Stored items:
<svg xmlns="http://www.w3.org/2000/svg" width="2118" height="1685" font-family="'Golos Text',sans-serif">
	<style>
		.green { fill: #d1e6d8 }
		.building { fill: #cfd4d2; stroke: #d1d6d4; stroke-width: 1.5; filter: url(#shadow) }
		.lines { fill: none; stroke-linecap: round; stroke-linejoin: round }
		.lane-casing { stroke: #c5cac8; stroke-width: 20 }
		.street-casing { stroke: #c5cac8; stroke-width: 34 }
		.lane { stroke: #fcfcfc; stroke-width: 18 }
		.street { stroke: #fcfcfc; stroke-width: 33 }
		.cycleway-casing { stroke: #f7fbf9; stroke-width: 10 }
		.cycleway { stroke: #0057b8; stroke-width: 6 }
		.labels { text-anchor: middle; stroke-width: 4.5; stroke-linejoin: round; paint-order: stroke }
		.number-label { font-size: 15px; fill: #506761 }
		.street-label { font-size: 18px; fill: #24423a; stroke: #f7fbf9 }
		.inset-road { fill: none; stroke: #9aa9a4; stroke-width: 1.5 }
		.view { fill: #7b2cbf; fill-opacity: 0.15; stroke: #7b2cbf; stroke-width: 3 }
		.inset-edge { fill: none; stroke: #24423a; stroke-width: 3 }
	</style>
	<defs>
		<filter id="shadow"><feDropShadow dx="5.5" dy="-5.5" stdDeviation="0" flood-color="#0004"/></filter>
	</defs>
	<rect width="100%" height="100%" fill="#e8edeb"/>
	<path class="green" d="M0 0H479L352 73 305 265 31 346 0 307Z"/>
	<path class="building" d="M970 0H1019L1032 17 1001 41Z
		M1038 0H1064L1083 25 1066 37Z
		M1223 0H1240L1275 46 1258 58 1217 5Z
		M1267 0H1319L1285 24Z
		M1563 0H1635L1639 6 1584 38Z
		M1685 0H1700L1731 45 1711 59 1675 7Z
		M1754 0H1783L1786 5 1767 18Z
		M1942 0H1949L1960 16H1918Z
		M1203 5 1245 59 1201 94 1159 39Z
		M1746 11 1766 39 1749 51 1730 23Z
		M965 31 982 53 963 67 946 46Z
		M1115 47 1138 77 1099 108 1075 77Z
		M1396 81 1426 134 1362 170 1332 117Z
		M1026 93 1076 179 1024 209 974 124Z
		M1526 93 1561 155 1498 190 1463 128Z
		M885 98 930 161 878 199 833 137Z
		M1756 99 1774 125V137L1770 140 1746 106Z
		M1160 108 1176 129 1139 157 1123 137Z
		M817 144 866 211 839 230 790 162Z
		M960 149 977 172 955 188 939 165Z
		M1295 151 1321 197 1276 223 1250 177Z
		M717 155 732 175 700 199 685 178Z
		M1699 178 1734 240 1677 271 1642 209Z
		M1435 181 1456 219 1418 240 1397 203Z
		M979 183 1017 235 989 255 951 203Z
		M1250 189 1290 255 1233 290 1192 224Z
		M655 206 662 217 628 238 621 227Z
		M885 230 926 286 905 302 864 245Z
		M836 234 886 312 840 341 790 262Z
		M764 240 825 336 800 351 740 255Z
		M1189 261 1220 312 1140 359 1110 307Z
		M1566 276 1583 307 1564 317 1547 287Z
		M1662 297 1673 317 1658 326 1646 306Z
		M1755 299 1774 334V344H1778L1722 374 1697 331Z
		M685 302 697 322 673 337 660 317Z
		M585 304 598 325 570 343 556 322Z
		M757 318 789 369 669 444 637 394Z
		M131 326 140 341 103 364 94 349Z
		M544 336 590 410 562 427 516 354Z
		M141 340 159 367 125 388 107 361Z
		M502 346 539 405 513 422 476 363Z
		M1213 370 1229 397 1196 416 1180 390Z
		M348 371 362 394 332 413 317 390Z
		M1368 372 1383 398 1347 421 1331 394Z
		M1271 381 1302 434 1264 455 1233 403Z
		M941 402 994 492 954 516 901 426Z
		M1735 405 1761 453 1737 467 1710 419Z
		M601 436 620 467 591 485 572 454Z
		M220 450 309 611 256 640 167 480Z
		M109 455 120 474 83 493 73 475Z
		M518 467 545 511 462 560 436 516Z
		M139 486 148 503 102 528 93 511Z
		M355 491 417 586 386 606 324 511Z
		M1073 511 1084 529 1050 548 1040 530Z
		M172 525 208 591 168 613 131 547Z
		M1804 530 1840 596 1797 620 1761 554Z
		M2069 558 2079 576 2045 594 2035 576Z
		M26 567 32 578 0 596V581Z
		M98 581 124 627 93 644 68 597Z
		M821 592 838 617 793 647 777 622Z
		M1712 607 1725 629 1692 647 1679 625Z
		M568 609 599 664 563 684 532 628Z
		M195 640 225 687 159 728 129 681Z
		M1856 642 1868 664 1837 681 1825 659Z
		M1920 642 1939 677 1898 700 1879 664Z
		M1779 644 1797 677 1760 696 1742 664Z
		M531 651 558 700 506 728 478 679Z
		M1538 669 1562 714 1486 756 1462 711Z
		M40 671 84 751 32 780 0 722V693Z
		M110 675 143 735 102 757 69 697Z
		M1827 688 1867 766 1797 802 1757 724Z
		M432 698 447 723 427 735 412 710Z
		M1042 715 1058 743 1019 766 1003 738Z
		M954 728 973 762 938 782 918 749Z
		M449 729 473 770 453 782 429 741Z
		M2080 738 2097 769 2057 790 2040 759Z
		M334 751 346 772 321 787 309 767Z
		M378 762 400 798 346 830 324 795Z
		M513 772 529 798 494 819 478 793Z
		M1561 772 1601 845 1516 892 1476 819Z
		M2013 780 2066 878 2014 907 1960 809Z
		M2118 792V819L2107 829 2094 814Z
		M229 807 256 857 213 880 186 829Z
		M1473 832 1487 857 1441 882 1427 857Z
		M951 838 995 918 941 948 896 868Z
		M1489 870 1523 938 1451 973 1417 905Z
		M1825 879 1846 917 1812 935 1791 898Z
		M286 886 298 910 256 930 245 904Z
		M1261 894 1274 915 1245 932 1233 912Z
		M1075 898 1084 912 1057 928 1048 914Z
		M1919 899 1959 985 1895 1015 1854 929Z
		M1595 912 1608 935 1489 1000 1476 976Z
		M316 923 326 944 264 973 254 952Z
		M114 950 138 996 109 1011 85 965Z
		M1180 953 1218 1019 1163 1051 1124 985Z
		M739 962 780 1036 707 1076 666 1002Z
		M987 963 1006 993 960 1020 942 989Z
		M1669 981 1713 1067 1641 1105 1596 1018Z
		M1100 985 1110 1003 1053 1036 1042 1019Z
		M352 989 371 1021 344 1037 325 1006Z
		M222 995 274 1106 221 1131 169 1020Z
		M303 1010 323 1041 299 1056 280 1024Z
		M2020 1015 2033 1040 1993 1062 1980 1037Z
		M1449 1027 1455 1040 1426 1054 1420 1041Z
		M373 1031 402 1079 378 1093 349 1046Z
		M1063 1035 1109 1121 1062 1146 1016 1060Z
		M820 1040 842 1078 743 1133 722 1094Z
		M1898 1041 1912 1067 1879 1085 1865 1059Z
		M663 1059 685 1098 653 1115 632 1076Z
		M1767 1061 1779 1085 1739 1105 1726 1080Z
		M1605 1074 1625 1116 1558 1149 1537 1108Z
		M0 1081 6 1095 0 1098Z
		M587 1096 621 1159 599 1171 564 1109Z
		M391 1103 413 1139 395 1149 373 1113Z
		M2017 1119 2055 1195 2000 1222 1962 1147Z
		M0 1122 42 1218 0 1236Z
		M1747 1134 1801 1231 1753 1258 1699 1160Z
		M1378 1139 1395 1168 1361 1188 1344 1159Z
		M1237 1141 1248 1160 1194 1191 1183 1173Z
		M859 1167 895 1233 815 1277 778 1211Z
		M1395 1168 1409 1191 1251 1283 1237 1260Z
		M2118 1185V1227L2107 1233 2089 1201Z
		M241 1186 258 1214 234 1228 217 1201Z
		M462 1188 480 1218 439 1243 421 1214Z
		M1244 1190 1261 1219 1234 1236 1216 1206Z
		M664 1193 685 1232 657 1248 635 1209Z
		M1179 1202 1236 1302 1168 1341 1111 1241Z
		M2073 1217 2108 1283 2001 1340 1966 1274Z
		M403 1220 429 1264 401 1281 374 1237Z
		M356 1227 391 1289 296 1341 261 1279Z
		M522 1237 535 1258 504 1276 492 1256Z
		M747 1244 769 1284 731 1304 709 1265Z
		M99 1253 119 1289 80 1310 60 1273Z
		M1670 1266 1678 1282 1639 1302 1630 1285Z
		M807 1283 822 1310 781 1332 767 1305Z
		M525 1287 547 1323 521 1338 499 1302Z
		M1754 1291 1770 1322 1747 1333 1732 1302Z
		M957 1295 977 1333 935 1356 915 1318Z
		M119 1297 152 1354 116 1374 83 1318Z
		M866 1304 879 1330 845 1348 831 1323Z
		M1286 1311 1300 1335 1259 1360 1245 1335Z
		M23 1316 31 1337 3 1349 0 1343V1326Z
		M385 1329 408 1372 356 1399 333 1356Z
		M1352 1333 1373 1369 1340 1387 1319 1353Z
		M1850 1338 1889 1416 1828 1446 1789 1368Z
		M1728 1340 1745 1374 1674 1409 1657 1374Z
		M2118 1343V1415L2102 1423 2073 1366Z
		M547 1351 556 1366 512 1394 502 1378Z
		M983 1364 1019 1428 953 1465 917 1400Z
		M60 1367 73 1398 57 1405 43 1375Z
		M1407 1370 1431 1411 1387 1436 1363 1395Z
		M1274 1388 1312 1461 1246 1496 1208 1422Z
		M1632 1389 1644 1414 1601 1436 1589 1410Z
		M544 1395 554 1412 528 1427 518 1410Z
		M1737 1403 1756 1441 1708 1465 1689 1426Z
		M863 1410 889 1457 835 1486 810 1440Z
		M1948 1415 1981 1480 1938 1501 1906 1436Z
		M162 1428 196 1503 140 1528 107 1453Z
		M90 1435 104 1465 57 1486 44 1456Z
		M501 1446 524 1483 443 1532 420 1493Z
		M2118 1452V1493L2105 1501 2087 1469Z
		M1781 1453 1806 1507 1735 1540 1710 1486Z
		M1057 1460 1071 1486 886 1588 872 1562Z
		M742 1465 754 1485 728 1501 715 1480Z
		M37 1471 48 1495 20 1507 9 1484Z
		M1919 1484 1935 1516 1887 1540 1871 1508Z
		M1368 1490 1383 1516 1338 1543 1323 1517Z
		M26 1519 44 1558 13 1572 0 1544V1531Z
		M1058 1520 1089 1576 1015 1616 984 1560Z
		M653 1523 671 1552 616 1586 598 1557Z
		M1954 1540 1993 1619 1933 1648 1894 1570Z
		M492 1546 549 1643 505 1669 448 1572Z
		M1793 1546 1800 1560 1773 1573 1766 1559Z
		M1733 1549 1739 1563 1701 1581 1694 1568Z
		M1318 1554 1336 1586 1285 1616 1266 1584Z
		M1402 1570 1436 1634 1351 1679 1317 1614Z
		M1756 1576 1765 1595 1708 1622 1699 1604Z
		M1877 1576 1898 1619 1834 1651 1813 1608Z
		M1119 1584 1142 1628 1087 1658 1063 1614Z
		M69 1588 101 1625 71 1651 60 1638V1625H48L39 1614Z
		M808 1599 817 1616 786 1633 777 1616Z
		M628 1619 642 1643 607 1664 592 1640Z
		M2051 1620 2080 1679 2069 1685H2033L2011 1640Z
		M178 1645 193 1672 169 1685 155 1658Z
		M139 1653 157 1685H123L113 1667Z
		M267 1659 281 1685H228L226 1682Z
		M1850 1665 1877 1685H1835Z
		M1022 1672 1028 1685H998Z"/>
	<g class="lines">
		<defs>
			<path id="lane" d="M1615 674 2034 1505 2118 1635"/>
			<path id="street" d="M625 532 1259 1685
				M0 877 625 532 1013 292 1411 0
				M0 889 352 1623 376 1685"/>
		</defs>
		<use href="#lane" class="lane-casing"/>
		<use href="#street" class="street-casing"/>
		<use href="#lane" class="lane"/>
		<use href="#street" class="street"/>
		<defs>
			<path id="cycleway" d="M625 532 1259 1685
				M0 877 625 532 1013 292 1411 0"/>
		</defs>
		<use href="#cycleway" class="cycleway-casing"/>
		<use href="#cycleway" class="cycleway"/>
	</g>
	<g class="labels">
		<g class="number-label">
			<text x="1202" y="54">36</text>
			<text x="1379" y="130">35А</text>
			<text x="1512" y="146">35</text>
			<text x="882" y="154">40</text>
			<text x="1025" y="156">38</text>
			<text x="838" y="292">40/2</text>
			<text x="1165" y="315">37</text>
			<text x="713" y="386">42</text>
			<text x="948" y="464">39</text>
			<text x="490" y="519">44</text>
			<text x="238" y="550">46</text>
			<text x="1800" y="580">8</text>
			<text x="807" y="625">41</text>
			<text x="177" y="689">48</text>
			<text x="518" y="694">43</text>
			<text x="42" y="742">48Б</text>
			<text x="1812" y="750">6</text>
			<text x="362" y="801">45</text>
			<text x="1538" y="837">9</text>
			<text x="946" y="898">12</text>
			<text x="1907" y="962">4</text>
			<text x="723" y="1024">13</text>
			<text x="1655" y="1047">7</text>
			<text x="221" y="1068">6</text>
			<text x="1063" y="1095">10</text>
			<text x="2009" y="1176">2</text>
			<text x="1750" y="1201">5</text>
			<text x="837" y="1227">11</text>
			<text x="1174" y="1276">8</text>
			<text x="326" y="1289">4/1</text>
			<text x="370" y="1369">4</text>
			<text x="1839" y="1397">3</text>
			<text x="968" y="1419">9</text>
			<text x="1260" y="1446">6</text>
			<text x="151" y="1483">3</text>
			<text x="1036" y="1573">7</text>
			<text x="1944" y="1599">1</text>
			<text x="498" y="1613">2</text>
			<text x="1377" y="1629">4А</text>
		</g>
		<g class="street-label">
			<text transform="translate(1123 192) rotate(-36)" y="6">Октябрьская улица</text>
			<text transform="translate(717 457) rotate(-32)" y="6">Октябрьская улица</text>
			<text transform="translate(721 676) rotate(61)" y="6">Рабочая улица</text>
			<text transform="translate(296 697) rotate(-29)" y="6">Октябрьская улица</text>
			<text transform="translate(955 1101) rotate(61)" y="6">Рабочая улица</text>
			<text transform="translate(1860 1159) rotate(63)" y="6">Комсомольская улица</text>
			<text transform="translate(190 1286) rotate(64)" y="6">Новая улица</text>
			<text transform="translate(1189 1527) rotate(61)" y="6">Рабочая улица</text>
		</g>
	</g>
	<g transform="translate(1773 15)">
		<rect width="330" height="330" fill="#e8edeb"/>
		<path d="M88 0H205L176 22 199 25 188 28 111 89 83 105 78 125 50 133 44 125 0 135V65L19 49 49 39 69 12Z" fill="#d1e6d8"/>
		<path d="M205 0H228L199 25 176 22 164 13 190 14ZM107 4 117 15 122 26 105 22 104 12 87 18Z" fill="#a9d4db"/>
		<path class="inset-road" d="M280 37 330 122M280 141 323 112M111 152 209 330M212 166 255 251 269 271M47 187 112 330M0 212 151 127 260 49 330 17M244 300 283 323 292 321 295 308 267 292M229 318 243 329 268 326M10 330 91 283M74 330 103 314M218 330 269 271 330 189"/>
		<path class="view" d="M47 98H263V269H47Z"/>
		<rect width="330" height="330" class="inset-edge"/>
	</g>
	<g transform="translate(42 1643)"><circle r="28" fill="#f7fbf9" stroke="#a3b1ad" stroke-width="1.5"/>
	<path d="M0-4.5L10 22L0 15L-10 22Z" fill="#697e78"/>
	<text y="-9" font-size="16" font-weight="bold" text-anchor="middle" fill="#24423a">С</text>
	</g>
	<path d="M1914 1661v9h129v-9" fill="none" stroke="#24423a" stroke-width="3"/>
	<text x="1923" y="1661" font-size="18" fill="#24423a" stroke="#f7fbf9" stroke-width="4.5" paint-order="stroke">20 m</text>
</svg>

--

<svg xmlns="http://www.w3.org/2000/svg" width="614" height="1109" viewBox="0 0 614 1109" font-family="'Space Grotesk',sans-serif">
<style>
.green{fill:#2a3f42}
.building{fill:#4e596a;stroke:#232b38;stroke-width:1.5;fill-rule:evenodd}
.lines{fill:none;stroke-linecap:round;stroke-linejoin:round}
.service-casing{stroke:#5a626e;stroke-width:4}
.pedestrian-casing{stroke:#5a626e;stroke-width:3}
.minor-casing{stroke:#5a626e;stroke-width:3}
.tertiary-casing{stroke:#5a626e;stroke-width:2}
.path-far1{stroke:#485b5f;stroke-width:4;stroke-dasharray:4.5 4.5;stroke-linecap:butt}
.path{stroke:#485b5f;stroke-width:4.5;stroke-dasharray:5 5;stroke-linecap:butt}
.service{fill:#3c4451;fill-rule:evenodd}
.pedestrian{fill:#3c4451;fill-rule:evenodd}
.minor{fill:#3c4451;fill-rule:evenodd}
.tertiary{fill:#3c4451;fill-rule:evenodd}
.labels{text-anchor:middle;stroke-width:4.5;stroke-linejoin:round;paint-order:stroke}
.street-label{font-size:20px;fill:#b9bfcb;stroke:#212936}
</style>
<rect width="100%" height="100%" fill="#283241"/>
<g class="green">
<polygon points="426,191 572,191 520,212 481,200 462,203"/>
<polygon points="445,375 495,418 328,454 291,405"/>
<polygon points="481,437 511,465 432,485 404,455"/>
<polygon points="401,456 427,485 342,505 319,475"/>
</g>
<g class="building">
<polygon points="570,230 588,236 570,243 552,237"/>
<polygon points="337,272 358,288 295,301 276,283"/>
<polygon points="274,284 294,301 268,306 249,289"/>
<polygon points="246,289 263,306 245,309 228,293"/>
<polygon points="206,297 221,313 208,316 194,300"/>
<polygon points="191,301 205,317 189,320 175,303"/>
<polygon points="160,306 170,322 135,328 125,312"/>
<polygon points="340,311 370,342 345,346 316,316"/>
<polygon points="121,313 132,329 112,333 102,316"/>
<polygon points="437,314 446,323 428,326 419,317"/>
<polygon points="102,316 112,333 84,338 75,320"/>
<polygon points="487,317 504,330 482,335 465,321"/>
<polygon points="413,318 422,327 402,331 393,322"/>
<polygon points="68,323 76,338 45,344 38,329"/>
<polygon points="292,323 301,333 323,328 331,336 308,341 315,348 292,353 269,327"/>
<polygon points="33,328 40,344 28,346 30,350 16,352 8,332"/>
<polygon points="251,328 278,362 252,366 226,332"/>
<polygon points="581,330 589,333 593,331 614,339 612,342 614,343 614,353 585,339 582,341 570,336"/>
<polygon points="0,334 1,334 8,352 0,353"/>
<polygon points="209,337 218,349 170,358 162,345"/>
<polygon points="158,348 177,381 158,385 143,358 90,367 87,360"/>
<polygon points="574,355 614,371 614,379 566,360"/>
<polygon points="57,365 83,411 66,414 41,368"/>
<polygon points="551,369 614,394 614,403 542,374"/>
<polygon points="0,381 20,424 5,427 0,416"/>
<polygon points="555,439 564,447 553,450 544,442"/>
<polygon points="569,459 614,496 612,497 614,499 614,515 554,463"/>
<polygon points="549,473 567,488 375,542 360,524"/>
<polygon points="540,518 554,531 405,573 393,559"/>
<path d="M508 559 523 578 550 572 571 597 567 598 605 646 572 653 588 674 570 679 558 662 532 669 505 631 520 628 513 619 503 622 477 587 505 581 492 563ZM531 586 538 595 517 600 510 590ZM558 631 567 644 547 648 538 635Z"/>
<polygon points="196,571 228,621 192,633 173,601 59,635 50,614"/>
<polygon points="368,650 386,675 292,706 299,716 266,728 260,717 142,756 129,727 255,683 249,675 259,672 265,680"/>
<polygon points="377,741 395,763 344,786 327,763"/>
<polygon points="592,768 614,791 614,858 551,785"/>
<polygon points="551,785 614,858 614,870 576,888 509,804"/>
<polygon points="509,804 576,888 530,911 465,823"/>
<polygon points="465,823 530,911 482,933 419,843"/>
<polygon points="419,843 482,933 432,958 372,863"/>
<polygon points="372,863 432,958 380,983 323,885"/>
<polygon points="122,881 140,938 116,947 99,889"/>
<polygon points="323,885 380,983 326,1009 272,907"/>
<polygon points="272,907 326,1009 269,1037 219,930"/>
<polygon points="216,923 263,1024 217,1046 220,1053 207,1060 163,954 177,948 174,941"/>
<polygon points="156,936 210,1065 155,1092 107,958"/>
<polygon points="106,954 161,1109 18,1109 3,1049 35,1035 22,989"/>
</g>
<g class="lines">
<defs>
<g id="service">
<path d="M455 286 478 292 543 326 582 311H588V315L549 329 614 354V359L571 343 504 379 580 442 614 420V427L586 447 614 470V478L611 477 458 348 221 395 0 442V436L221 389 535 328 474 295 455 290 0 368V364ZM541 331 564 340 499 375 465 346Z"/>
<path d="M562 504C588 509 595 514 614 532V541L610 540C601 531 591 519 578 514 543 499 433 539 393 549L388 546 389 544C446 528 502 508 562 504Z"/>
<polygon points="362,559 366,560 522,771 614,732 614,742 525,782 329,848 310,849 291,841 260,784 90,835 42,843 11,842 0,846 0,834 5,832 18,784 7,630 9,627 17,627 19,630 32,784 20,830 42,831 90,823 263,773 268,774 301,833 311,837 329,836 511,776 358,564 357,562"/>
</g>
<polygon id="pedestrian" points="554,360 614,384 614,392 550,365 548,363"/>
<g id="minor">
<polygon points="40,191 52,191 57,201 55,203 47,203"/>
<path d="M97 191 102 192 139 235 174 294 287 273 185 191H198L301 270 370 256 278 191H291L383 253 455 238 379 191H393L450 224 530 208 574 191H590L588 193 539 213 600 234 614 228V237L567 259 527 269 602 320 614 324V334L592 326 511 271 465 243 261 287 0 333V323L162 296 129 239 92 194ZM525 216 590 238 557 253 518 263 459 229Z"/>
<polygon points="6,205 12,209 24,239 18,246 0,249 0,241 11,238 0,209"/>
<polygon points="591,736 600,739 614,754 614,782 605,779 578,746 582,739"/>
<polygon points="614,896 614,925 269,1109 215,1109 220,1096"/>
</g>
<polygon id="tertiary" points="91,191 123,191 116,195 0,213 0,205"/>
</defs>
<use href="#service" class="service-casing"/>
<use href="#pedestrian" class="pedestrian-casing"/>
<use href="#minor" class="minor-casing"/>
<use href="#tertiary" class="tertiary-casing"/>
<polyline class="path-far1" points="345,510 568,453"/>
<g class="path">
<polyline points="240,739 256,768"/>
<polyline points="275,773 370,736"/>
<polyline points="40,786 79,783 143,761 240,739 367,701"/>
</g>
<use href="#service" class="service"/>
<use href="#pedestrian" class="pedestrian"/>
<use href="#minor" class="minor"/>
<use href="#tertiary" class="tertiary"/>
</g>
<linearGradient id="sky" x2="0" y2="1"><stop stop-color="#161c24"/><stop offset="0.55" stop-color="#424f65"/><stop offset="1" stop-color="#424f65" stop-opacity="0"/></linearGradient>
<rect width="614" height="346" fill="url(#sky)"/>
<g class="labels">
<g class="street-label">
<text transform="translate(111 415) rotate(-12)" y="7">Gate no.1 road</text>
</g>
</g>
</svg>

**Exercise directions**
Where a line above contains the string "butt", copy that line.

**Solution for this task**
.path-far1{stroke:#485b5f;stroke-width:4;stroke-dasharray:4.5 4.5;stroke-linecap:butt}
.path{stroke:#485b5f;stroke-width:4.5;stroke-dasharray:5 5;stroke-linecap:butt}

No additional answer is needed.